1977年当時の福田赳夫首相の外交方針、日本の東南アジア外交は、軍事大国にならず、心と心の触れ合う信頼関係構築を目指した。福田首相はこの父の考えを引き継ぎ中国との「共鳴外交」を唱えている。この外交方針と中国のミサイルが米国や日本に飛ぶことを想定した弾道ミサイル防衛計画の推進は明らかに論理的に矛盾しています。

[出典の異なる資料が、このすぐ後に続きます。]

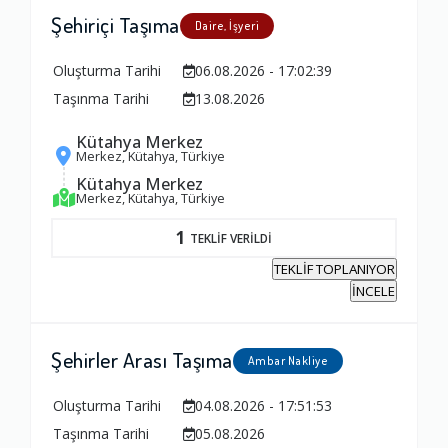
Şehiriçi Taşıma
Daire, İşyeri
Oluşturma Tarihi
06.08.2026 - 17:02:39
Taşınma Tarihi
13.08.2026
Kütahya Merkez
Merkez, Kütahya, Türkiye
Kütahya Merkez
Merkez, Kütahya, Türkiye
1
TEKLİF VERİLDİ
TEKLİF TOPLANIYOR
İNCELE
Şehirler Arası Taşıma
Ambar Nakliye
Oluşturma Tarihi
04.08.2026 - 17:51:53
Taşınma Tarihi
05.08.2026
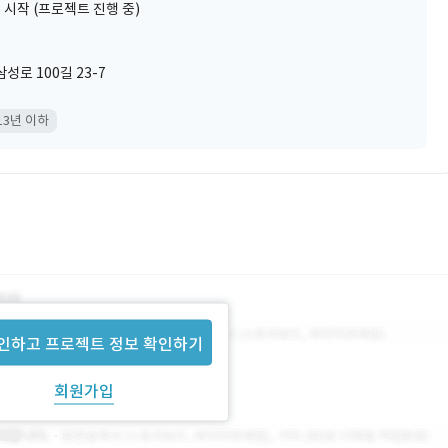
 시작 (프로젝트 진행 중)
로 100길 23-7
13년 이하
인하고 프로젝트 정보 확인하기
회원가입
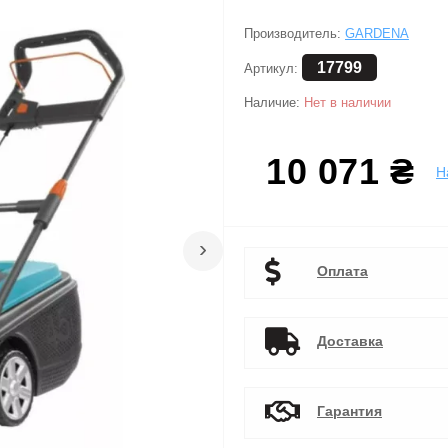
Производитель:
GARDENA
17799
Артикул:
Наличие:
Нет в наличии
10 071 ₴
Н
›
Оплата
Доставка
Гарантия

防衛省幹部は「米国に言われるままにBMD整備を進めていたら、将来いくら費用がかかるか分からない」と懸念する(2007年12月19日の朝日新聞)。ちなみに12月17日のSM3の実験費用は総額60億円といわれます。多くの国民の生活が苦しくなっているのに、米国や日本に核弾頭つきのミサイルが飛んでくるような事態は、無数の核弾頭ミサイルが飛来する核戦争の始まりと見なさなければならないのに、その核戦争で生き残ろうとするような考えの弾道ミサイル防衛計画は壮大な無駄と言わなければなりません。

北東アジアの平和に寄与しないSM3/山崎孝

2007-12-18 | ご投稿
【ミサイル迎撃試験に成功 ハワイで海自イージス艦】(2007年12月18日)

【カウアイ島(米ハワイ州)17日共同】弾道ミサイルに対処する政府のミサイル防衛(MD)計画で、防衛省は17日正午(日本時間18日午前7時)すぎ、海上自衛隊のイージス艦「こんごう」に搭載した海上配備型迎撃ミサイル(SM3)の発射試験を米ハワイ・カウアイ島沖で実施、標的の模擬ミサイル迎撃に成功した。

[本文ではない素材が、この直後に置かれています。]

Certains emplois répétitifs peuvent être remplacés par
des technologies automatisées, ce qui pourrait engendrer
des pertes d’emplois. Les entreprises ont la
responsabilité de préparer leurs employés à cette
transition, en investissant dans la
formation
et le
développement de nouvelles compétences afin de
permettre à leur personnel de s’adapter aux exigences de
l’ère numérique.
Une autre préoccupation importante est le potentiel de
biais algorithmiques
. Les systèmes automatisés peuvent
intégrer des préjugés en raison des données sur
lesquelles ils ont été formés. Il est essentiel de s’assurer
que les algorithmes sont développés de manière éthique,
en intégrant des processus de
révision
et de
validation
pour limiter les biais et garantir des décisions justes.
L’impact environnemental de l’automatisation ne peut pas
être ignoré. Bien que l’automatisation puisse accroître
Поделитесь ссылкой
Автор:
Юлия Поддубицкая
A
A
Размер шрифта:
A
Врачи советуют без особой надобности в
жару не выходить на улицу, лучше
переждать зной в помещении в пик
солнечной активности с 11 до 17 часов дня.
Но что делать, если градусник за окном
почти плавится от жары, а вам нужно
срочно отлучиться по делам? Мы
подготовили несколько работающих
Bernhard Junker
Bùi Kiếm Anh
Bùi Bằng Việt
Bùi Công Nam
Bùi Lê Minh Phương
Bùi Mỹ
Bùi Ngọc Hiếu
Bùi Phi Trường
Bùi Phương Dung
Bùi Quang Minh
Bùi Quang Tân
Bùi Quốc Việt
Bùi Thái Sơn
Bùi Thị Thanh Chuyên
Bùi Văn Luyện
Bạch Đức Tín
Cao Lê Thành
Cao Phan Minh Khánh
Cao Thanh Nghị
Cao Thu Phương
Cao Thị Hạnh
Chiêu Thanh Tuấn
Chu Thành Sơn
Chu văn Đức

米国以外の国によるSM3の試射は初めて。弾道ミサイル対処能力を実証したことで、日本のMDは大きく前進した。

試験では、米海軍の協力でカウアイ島の米軍施設から標的用の中距離弾道ミサイルの模擬弾1発を発射した。数百キロ離れた海上で待機していた「こんごう」がイージスシステムの高性能レーダーで探知し、SM3を1発発射。高度100キロ以上の大気圏外で標的用ミサイルを撃ち落とした。(以上)

「平成17年度以降に関わる防衛計画大綱について」で次のように述べています。《北朝鮮は大量破壊兵器や弾道ミサイルの開発、配備、拡散を行なうとともに、大規模な特殊部隊を保有している。北朝鮮のこのような軍事的動きは、地域の安全保障における重大な不安定要因である。》

この考え方「周辺事態対処」にそってSM3は進められています。しかし、2007年の現在は、6者協議の合意とその進展によって「平成17年度以降に関わる防衛計画大綱」は、書き換えなくてはならない状況です。

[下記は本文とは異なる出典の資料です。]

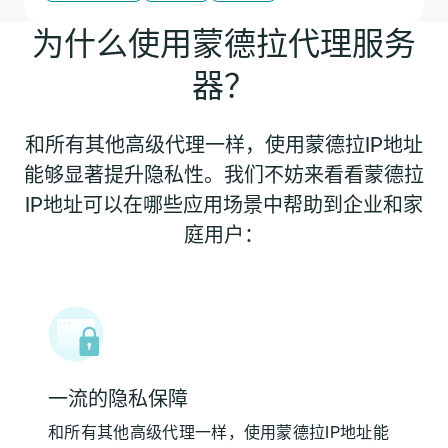
为什么使用蒙德拉代理服务
器？
和所有其他高级代理一样，使用蒙德拉IP地址
能够显著提升隐私性。我们不妨来看看蒙德拉
IP地址可以在哪些应用场景中帮助到企业和家
庭用户：
一流的隐私保障
和所有其他高级代理一样，使用蒙德拉IP地址能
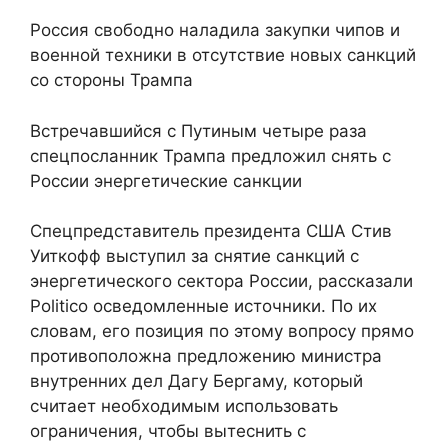
Россия свободно наладила закупки чипов и
военной техники в отсутствие новых санкций
со стороны Трампа
Встречавшийся с Путиным четыре раза
спецпосланник Трампа предложил снять с
России энергетические санкции
Спецпредставитель президента США Стив
Уиткофф выступил за снятие санкций с
энергетического сектора России, рассказали
Politico осведомленные источники. По их
словам, его позиция по этому вопросу прямо
противоположна предложению министра
внутренних дел Дагу Бергаму, который
считает необходимым использовать
ограничения, чтобы вытеснить с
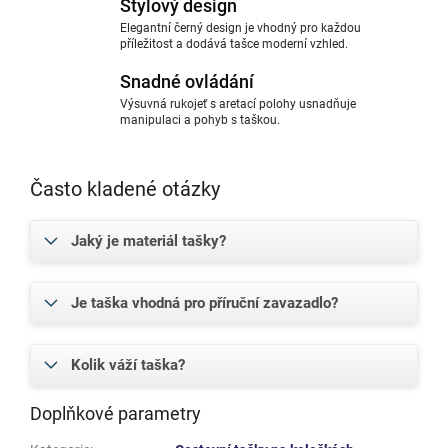
Stylový design
Elegantní černý design je vhodný pro každou
příležitost a dodává tašce moderní vzhled.
Snadné ovládání
Výsuvná rukojeť s aretací polohy usnadňuje
manipulaci a pohyb s taškou.
Často kladené otázky
Jaký je materiál tašky?
Je taška vhodná pro příruční zavazadlo?
Kolik váží taška?
Doplňkové parametry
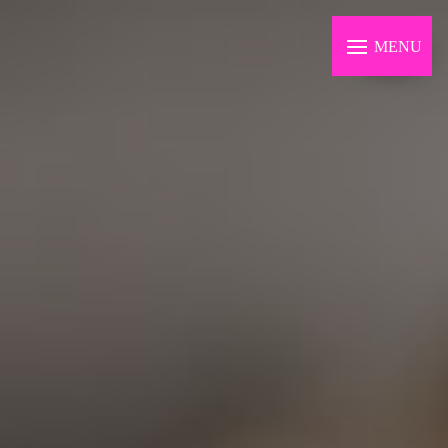
Panneau de gestion des cookies
MENU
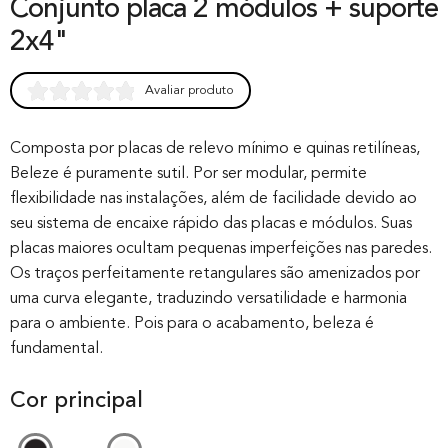
Conjunto placa 2 módulos + suporte
2x4"
Avaliar produto
Rated
0
0.00
out of 0
Composta por placas de relevo mínimo e quinas retilíneas,
Beleze é puramente sutil. Por ser modular, permite
based on
flexibilidade nas instalações, além de facilidade devido ao
customer
seu sistema de encaixe rápido das placas e módulos. Suas
rating
placas maiores ocultam pequenas imperfeições nas paredes.
Os traços perfeitamente retangulares são amenizados por
uma curva elegante, traduzindo versatilidade e harmonia
para o ambiente. Pois para o acabamento, beleza é
fundamental.
Cor principal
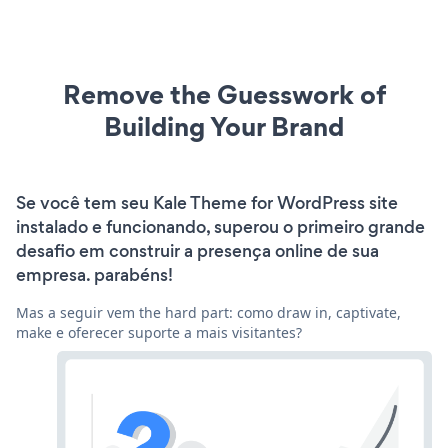
Remove the Guesswork of
Building Your Brand
Se você tem seu Kale Theme for WordPress site
instalado e funcionando, superou o primeiro grande
desafio em construir a presença online de sua
empresa. parabéns!
Mas a seguir vem the hard part: como draw in, captivate,
make e oferecer suporte a mais visitantes?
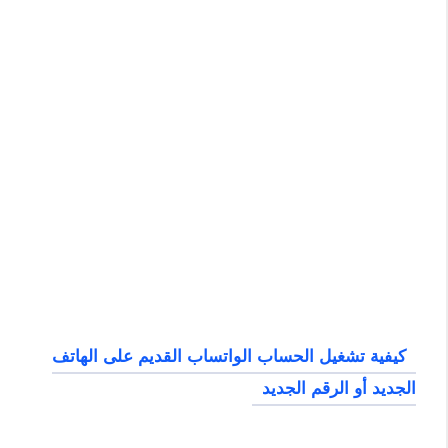
كيفية تشغيل الحساب الواتساب القديم على الهاتف
الجديد أو الرقم الجديد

日米の他には迎撃ミサイル実験をしていません。ミサイル防衛計画は、日本の仮想敵国と想定された国から見れば、自国の防衛力を大きくそがれたと思い、ミサイルの開発に力をいれて、配備の増強を考えるでしょう。ミサイル防衛(MD)計画は、北東アジアの平和に寄与しません。それに1兆円以上の費用もかかります。財政再建の観点からも無視できない事柄です。